There is one absolute truth – we cannot change others. We can only change ourselves.
One really good reason for focusing on our personal behavior is that we set the standards for how we let people treat us. Also, when we modify our behavior, we change how we interact with others. Finally, when we take ownership of our actions, we empower ourselves. Here are some tips for being proactive about your own happiness:
Be Prepared to Say Sorry
Admitting flaws or mistakes is not a sign of weakness, in fact it’s the opposite. It takes strength and an inner security to own up to hurting someone else. If you struggle with apologizing, find comfort in knowing that it does get easier. Even if you just say “I’m sorry for my role in this argument,” you are validating your partner’s feelings and putting the two of you on an equal playing field.
We may not want to accept it, but the way we were raised often has a major impact on our ability to communicate and resolve conflict. Bad patterns can be very difficult to break without support, and counseling may be a great option for working through how childhood family conflicts may be affecting your current relationship.

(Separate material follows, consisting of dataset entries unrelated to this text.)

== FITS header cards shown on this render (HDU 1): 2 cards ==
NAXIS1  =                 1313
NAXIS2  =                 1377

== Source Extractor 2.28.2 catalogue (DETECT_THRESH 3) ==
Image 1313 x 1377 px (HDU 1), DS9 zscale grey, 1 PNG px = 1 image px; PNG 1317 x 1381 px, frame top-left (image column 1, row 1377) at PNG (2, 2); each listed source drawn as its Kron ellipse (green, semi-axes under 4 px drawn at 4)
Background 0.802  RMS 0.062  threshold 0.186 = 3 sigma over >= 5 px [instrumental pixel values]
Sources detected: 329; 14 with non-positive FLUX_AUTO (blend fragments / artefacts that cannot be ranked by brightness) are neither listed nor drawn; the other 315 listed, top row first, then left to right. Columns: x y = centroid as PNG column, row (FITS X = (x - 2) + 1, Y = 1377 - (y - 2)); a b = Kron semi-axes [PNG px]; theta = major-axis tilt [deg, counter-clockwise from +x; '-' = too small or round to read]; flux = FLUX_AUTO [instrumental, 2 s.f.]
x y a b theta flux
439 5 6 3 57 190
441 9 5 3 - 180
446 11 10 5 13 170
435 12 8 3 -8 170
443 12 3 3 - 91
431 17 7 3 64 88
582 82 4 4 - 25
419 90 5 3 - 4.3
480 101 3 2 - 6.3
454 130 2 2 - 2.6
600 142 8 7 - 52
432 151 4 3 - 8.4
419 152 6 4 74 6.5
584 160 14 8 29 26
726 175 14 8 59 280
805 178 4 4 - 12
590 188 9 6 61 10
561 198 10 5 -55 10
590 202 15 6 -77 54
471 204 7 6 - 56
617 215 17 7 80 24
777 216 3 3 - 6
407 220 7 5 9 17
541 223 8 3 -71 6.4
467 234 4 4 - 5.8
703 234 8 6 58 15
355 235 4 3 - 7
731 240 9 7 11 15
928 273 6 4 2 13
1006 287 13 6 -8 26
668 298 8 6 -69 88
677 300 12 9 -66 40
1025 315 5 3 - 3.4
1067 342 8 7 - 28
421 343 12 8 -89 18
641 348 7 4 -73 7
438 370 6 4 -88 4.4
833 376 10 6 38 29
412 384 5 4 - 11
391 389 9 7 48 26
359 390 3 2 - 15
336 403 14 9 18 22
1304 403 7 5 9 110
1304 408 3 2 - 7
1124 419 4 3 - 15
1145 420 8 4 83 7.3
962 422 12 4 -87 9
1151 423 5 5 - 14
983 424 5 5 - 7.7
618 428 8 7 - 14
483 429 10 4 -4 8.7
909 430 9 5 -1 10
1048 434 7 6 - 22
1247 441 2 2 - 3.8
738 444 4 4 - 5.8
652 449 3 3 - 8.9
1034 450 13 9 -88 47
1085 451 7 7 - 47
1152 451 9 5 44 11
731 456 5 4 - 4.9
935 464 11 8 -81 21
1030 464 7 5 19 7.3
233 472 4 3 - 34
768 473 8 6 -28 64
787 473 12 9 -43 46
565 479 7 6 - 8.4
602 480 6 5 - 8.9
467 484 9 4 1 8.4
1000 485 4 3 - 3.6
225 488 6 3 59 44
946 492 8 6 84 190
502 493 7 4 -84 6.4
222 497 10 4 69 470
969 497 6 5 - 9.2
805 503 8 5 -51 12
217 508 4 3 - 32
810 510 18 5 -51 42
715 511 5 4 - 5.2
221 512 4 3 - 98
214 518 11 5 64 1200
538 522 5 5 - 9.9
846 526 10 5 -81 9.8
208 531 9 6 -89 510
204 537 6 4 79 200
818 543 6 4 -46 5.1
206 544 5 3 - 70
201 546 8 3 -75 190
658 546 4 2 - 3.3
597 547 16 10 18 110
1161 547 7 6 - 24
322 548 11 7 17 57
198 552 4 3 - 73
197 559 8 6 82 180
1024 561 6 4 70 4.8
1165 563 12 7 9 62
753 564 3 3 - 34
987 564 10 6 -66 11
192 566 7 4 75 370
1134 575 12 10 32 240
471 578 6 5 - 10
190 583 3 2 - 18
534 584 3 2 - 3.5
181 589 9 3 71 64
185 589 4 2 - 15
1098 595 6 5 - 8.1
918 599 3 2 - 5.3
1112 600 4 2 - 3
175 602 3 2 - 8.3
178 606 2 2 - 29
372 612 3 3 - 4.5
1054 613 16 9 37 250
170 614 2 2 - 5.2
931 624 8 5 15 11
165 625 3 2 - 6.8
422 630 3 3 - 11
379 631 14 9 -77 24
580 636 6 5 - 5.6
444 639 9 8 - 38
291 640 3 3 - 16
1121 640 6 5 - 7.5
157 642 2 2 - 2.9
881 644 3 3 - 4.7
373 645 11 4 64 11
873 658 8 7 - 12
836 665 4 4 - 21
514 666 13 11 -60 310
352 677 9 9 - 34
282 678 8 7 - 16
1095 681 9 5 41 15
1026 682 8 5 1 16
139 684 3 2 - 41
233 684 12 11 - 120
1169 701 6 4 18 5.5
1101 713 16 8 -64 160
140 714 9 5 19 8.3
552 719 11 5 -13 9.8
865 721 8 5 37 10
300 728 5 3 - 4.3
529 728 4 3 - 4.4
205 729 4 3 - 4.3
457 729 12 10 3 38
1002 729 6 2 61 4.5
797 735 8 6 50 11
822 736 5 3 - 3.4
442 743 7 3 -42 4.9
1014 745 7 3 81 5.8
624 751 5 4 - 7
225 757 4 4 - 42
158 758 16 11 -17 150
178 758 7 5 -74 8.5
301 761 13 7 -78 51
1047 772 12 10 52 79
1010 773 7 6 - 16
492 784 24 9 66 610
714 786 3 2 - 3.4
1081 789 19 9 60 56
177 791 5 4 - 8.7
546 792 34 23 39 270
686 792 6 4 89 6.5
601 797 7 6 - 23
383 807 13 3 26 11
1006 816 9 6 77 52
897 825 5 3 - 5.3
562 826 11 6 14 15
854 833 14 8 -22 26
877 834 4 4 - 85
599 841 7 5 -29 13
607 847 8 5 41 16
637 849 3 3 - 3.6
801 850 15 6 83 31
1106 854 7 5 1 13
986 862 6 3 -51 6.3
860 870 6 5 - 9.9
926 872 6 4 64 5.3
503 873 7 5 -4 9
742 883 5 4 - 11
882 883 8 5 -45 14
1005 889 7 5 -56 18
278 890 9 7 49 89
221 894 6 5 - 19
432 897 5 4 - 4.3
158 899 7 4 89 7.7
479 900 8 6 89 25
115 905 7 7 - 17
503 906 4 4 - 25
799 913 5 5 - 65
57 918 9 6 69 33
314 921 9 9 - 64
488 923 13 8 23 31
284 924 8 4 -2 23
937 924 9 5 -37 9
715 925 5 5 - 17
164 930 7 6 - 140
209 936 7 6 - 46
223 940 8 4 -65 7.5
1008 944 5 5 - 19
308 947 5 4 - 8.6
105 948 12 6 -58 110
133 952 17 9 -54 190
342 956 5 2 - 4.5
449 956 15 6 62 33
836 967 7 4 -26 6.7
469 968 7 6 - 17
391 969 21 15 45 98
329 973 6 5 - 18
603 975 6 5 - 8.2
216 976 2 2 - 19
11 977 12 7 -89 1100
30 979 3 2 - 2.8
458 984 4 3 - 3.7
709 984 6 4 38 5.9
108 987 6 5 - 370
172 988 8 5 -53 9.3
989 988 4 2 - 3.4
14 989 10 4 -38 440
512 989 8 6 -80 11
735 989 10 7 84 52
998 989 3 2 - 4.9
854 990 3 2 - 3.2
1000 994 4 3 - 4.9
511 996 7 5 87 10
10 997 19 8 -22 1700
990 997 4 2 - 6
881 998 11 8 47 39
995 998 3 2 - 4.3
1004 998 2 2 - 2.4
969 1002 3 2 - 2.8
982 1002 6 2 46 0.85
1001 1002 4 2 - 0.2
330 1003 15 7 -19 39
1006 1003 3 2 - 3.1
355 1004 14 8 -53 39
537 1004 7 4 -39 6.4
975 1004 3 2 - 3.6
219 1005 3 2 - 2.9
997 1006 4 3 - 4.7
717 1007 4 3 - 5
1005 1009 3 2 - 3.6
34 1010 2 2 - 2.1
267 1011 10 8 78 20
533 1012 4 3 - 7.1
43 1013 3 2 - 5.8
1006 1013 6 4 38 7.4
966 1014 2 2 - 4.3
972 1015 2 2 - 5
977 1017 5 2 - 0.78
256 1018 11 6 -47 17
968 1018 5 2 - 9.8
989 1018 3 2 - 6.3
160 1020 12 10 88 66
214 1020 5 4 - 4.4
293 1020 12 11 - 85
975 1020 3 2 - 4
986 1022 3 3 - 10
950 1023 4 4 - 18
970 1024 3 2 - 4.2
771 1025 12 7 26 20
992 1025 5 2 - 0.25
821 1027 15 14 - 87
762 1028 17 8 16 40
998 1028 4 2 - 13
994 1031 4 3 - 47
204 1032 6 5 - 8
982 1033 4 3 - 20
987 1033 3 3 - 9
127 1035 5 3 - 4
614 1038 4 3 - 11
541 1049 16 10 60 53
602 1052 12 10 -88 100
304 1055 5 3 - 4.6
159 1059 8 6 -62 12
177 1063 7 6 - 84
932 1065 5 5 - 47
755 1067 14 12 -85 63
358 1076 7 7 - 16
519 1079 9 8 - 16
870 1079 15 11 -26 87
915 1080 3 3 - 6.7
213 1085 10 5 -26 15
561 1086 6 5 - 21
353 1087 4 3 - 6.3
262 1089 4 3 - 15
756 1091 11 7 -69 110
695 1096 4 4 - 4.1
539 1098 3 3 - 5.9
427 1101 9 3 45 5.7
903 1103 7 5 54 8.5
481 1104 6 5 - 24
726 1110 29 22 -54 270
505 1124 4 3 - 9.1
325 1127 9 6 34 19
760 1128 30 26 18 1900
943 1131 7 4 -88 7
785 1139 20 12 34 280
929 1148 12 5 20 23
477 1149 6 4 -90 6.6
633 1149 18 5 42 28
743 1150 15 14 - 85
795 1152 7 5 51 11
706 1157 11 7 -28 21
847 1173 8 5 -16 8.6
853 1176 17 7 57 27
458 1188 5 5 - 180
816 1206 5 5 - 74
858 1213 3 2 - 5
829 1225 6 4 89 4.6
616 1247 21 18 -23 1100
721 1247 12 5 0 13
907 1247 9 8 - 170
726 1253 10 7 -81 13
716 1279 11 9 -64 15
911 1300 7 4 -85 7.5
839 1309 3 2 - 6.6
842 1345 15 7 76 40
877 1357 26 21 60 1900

Of course, other issues can also be addressed with the help of a therapist – including anxiety and depression which can also have a negative impact on your life.
Do You Want to Be Right Or Do You Want to Be Happy?
When we’re in the heat of an argument, it’s not uncommon to just want to “win.” We might even lose sight of what we’re even arguing about – we simply want to be right and we want the other person to concede defeat. In these moments, especially when the issue is minor, ask yourself: do you want to be right or do you want to be happy?
Could your outlook on life be negatively skewed by the lack of interests? Try new hobbies, meet new people, meditate or get in shape. The sky’s the limit. When you find ways of making yourself content, your happiness won’t depend on the actions of your partner.
Don’t Sweat the Small Stuff
There are entire books written about this and you’ve probably heard this a million times but it bears repeating – don’t sweat the small stuff. Before you start nagging, ask yourself if this issue is really worth bringing up. If not, then drop it. If you still feel like bringing up, take a few moments to think about how you are going to get your point across in the most productive way.